I had received a text from an old Baltimore friend, also making his first Derby appearance, that he had tickets for us in “The Mansion’’ for what they call “Thurby.’’

The Mansion is at the very top of the grandstand, overlooking the finish line, with the Twin Spires well below and off to the side. It was the site of the press box from 2005 until 2012 until management realized they were giving away seats that they could sell for huge money. So, beginning in 2013, the press area was moved to the ground floor and the swells inhabited “The Mansion’’ on Oaks and Derby Days, for prices, I am told, in excess of five figures.

 But we got to pretend for a day and enjoyed the ambience, the company and the great view. Went to the paddock and trackside to watch Scott Lake run a 2-year-old. The horse did about as well as we did at the betting windows over the weekend.

 Said goodbye to “The Mansion’’ and headed for Lou Vino, a restaurant where we going to meet old friend Trish Bowman, once an information staple on LGR when she wasn’t working for trainer Kate Demasi or going to college, now in her first month as a steward at Horseshoe Indianapolis, about 90 minutes way. It was one of those nights you don’t want to end, lots of stories, solutions to racing issues that we would love to see implemented, the best food of the week.

 Slept in on Friday morning, getting ready for Oaks Day. On the way to the track, Dani found out Ethereal Road had been scratched from the Derby, opening a stall for a horse I had not even bothered to look at and frankly had never heard of. I looked at the past performances of Rich Strike for exactly five seconds and said “no chance.’’

Got to the track early afternoon, watched the races from a section in the old grandstand (not far from the media area) and cashed no tickets.

Was thrilled to see D. Wayne Lukas win the Oaks with Secret Oath, exactly 40 years after he won his first Oaks. Has to be the oldest (86) trainer to win a Grade I. Congratulated Wayne and said “see you at Parx in September.’’

Dinner with the DRF guys, Jay Privman, Mike Welsch and Dave Grening at Impellizzeri’s, the wonderful Pizza joint on Bardstown Road. You will not find three shaper people in racing and we soaked up as much knowledge as we could.

My best friend in the media business, Dana O’Neil, who arrived in town Friday afternoon, was staying in the same hotel complex and offered to ride us to the track Saturday where she had a stable area parking pass. We cruised into Churchill late morning, wandered through one tunnel, passed through the infield and then hit the second tunnel to the frontside. And our Derby Day began.

Saw some races from the grandstand seats. Dani went to the paddock and hung out with the owners of the wonderful Pennsylvania bred filly Just One Time before she ran in the $750,000 Derby City Distaff. I was up in the Jockey Club Suites talking to some high rollers who had flown in for the day from a Mississippi casino. Just One Time finished third, beaten by what I thought was a dead rail as much as the other horses.

Time, which usually seems to stand still, on Derby Day, was flying by, just like the entire week. We saw the great Jackie’s Warrior, winner of the Gallant Bob last September at Parx, crush the field in the Churchill Downs Stakes.

 All the Derby bets were in (I liked Epicenter, Dani liked Mo Donegal) and suddenly, it was time. Philly-area native Kevin Kerstein, Publicity Manager at Churchill Downs, had invited us to watch the Derby from the Turf Course, near the winner’s circle that is used just once all year, for the Derby winner. First, we stopped where the horses step off the track after the walkover and head down the tunnel to the paddock. It was something I had never seen. Chaos would not do it justice, but somehow humans and horses all got through and we were off to the grass.

# [About this exercise]
Answer these questions about the Derby week account:
(a) Between which years was the press box located in The Mansion?
(b) Which horse was scratched from the Derby?
(c) At which restaurant did the dinner with the DRF guys take place?

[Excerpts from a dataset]
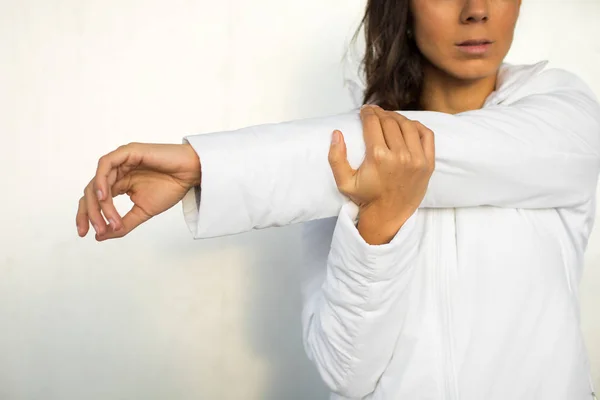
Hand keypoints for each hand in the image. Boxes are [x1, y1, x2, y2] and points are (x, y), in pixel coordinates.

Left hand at [76, 143, 200, 240]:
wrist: (190, 174)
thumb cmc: (171, 188)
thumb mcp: (143, 212)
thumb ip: (123, 223)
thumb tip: (100, 236)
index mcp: (119, 184)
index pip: (95, 200)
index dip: (87, 216)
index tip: (87, 235)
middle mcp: (116, 172)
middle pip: (91, 192)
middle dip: (92, 213)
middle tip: (100, 230)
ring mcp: (120, 161)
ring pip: (96, 181)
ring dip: (99, 203)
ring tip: (107, 219)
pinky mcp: (127, 152)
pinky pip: (106, 164)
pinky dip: (101, 180)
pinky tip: (104, 196)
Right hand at [328, 105, 434, 242]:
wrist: (388, 216)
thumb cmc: (366, 198)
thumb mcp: (344, 182)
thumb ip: (335, 157)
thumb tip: (336, 133)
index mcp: (378, 157)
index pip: (373, 123)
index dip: (367, 113)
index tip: (364, 110)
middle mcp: (399, 156)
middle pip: (390, 122)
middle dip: (380, 113)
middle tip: (374, 113)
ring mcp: (417, 159)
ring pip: (407, 125)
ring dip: (397, 118)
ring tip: (389, 118)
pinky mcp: (428, 164)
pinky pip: (426, 135)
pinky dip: (417, 127)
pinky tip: (407, 126)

# [Answer section]
(a) From 2005 until 2012.
(b) Ethereal Road.
(c) Impellizzeri's, the pizza place on Bardstown Road.